Comment: Model compression and efficiency: provides theory and experiments on compression order in joint pruning–quantization, including the Progressive Intensity Hypothesis.

Relevance: 9 Novelty: 8

3. AIMER: Calibration-Free Task-Agnostic MoE Pruning

ArXiv ID: 2603.18492

Authors: Zongfang Liu, Shengkun Tang, Yifan Shen, Huan Wang, Xin Yuan

Abstract: Mixture-of-Experts (MoE) language models increase parameter capacity without proportional per-token compute, but the deployment still requires storing all experts, making expert pruning important for reducing memory and serving overhead.

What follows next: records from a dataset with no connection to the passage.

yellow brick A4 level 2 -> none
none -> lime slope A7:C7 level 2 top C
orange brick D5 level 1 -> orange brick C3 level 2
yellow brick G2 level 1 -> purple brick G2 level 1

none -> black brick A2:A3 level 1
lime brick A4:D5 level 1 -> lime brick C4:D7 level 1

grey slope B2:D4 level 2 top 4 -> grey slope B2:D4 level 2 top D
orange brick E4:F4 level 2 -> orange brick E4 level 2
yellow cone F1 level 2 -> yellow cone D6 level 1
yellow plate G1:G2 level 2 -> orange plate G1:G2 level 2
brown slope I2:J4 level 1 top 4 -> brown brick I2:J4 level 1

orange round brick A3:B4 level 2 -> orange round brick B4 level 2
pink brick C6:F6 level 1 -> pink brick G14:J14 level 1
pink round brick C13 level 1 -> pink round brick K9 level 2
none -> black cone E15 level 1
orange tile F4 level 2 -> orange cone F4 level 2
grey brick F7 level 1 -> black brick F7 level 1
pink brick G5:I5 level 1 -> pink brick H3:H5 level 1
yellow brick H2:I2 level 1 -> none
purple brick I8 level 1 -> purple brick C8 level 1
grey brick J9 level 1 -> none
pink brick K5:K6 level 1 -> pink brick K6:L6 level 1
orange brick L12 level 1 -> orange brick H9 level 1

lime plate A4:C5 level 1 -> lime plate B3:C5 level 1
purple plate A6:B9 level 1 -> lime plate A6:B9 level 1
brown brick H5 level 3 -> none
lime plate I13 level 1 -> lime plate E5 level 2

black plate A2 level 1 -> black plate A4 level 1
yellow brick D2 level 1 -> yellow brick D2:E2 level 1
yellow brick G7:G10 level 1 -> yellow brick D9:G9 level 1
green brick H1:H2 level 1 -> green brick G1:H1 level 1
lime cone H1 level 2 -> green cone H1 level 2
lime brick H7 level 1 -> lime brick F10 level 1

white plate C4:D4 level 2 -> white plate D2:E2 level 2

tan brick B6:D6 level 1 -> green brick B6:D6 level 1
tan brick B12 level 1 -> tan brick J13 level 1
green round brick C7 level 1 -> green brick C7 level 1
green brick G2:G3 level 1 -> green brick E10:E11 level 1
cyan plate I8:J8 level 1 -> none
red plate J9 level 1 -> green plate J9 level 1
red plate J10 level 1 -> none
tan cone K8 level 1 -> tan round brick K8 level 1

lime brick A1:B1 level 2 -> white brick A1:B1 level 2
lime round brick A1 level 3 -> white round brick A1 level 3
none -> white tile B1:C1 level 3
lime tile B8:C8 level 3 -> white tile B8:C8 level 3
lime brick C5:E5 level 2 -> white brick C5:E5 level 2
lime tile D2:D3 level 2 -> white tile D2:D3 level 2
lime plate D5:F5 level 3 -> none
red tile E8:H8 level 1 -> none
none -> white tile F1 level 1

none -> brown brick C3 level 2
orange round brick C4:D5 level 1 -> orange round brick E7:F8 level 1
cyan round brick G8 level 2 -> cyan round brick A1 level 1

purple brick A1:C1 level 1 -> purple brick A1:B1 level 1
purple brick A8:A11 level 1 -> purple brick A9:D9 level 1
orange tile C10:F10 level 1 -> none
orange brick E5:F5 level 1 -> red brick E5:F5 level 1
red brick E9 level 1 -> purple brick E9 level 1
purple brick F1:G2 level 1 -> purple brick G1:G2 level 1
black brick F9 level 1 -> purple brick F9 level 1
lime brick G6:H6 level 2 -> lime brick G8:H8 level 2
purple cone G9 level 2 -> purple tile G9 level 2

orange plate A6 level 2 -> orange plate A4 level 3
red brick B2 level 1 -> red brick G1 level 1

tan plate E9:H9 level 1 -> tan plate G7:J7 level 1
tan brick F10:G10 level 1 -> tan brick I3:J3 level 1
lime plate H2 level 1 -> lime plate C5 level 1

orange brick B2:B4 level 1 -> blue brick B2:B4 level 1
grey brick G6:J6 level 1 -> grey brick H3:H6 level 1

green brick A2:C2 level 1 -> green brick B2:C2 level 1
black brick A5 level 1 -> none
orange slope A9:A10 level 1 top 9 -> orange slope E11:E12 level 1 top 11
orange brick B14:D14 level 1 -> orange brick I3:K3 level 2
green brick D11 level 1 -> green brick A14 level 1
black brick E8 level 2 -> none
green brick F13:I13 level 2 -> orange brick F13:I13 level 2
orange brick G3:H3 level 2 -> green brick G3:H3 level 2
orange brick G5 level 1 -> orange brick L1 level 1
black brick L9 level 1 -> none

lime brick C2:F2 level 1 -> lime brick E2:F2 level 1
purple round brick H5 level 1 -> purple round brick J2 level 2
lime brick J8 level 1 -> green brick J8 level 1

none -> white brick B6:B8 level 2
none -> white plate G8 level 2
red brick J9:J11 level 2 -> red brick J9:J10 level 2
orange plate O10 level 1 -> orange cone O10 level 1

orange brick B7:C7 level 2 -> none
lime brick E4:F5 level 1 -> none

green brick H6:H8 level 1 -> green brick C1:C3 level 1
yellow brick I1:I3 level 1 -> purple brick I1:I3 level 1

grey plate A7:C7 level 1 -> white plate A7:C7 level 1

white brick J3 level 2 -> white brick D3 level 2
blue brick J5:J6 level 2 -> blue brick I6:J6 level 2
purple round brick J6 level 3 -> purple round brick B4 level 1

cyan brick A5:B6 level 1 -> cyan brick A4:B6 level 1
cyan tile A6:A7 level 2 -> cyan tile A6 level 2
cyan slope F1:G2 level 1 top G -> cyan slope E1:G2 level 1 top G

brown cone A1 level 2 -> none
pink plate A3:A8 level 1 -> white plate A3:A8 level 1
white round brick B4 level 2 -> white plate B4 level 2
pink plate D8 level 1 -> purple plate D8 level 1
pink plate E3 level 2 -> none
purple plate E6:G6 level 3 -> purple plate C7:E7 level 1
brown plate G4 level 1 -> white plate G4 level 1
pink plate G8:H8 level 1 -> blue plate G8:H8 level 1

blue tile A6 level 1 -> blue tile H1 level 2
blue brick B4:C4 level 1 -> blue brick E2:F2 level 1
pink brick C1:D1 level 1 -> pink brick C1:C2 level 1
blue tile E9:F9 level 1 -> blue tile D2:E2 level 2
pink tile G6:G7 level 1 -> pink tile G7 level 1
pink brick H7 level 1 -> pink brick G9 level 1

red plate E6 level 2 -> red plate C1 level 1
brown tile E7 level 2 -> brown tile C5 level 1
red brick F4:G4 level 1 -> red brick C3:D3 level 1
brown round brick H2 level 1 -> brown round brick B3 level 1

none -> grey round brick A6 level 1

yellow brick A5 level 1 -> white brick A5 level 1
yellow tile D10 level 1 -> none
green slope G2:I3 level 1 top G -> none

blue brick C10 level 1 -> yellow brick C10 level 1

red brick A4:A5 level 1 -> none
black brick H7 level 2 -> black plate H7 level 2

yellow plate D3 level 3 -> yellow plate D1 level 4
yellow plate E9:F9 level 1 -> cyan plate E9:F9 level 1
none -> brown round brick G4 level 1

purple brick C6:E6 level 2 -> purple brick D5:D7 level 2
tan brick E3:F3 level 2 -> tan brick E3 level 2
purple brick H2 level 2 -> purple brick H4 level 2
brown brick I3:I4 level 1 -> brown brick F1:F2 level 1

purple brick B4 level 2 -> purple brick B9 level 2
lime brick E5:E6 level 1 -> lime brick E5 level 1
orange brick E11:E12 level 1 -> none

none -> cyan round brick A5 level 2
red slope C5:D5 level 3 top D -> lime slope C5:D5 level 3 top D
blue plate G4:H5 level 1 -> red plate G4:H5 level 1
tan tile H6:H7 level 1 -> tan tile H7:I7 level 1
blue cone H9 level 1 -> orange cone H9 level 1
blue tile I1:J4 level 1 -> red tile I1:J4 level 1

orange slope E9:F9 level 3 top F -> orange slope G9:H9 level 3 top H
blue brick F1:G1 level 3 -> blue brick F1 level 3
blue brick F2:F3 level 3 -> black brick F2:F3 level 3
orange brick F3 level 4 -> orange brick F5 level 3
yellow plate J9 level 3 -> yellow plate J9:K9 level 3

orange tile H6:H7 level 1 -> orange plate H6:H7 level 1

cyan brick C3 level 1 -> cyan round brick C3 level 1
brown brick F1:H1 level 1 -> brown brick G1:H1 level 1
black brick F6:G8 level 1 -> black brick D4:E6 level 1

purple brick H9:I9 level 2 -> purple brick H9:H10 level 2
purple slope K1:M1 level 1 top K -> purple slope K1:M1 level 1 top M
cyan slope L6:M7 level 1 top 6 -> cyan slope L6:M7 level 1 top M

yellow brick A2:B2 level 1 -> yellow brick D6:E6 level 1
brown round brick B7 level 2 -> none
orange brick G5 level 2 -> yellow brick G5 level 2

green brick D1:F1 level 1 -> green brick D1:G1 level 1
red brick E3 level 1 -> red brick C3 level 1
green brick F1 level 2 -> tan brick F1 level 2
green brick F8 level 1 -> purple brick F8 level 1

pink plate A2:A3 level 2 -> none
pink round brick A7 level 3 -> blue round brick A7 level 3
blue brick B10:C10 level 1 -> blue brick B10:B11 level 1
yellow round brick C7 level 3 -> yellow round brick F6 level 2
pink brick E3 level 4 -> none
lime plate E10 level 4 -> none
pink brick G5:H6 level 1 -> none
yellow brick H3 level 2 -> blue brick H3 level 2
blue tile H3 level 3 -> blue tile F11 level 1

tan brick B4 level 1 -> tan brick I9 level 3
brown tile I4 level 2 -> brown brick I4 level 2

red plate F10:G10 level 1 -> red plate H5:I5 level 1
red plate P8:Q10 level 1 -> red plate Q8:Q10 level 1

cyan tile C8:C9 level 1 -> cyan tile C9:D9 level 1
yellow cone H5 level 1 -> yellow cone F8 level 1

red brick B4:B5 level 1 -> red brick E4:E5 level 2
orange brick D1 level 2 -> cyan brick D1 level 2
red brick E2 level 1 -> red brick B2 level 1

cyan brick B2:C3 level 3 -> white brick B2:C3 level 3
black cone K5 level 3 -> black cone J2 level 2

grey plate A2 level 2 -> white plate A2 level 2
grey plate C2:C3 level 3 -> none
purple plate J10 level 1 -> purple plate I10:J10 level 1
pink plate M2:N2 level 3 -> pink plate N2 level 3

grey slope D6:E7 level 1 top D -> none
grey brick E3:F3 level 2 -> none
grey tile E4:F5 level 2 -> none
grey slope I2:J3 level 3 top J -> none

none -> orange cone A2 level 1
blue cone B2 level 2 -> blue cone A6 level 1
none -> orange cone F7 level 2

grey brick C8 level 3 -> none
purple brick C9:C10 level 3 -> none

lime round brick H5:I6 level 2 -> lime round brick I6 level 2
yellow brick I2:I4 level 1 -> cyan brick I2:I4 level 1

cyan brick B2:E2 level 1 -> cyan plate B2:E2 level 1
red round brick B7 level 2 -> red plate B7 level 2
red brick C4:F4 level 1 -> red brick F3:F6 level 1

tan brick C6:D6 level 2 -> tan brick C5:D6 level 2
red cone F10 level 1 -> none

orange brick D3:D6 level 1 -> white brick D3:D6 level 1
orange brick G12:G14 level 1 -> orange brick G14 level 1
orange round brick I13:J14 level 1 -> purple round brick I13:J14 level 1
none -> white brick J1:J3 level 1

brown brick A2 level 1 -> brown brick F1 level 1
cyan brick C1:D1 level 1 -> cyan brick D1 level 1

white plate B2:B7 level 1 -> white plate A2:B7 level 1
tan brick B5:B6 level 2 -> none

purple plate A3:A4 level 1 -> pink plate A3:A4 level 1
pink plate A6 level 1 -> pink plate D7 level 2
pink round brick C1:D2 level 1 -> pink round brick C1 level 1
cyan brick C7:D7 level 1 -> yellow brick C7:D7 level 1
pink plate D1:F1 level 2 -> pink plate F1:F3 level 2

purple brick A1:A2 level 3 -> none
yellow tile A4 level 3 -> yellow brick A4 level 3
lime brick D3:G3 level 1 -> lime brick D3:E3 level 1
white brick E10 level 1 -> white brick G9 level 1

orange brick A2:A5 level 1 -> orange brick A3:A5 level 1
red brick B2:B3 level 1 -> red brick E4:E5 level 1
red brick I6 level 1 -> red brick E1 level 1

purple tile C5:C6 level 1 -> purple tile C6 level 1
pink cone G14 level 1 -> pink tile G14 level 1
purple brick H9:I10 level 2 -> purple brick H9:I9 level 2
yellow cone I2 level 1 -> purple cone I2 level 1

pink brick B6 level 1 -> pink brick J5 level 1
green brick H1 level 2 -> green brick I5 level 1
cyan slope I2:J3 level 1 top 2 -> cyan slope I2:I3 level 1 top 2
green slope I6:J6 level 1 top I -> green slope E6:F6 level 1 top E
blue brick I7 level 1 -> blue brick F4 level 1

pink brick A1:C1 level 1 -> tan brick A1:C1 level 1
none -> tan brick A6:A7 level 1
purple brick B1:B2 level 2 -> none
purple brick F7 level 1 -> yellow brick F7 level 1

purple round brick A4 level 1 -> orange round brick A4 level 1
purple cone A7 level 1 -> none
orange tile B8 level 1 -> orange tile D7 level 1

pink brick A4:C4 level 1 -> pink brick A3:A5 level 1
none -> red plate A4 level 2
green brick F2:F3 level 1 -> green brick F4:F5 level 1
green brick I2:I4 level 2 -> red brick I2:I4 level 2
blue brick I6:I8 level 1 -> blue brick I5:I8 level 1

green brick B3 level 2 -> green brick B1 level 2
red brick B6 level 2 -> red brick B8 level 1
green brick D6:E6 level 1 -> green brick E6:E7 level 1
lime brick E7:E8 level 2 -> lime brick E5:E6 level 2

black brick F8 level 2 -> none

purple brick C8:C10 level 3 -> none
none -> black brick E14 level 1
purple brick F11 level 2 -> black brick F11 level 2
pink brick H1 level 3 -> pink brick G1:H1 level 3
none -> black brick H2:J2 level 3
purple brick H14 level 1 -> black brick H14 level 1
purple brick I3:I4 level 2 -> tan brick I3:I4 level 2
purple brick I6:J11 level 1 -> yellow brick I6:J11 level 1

Existing task-agnostic expert pruning methods are typically calibration-dependent: they estimate expert importance from routing or activation statistics on a calibration set, which makes pruning outcomes sensitive to the choice of calibration set and adds substantial preprocessing cost. We introduce AIMER (\textbf{A}bsolute mean over root mean square \textbf{IM}portance for \textbf{E}xpert \textbf{R}anking), a simple calibration-free criterion that yields clear within-layer score separation and distinct expert stratification. Across 7B to 30B MoE language models at 25\% and 50\% pruning ratios over 16 benchmarks, AIMER consistently delivers competitive or stronger overall performance against state-of-the-art calibration-based expert pruning baselines with only 0.22--1.27 seconds for scoring the experts.

Comment: Calibration-free pruning criterion for MoE experts, directly addressing model compression and serving efficiency.

Relevance: 9 Novelty: 7

4. Computational and Statistical Hardness of Calibration Distance

ArXiv ID: 2603.18391

Authors: Mingda Qiao

Abstract: The distance from calibration, introduced by Błasiok, Gopalan, Hu, and Nakkiran (STOC 2023), has recently emerged as a central measure of miscalibration for probabilistic predictors. We study the fundamental problems of computing and estimating this quantity, given either an exact description of the data distribution or only sample access to it. We give an efficient algorithm that exactly computes the calibration distance when the distribution has a uniform marginal and noiseless labels, which improves the $O(1/\sqrt{|\mathcal{X}|})$ additive approximation of Qiao and Zheng (COLT 2024) for this special case. Perhaps surprisingly, the problem becomes $\mathsf{NP}$-hard when either of the two assumptions is removed. We extend our algorithm to a polynomial-time approximation scheme for the general case. For the estimation problem, we show that $Θ(1/ε^3)$ samples are sufficient and necessary for the empirical calibration distance to be upper bounded by the true distance plus $ε$. In contrast, a polynomial dependence on the domain size -- incurred by the learning-based baseline -- is unavoidable for two-sided estimation. Our positive results are based on simple sparsifications of both the distribution and the target predictor, which significantly reduce the search space for computation and lead to stronger concentration for the estimation problem. To prove the hardness results, we introduce new techniques for certifying lower bounds on the calibration distance -- a problem that is hard in general due to its $\textsf{co-NP}$-completeness.

Comment: Theoretical hardness and approximation results for calibration distance, a foundational learning-theoretic problem.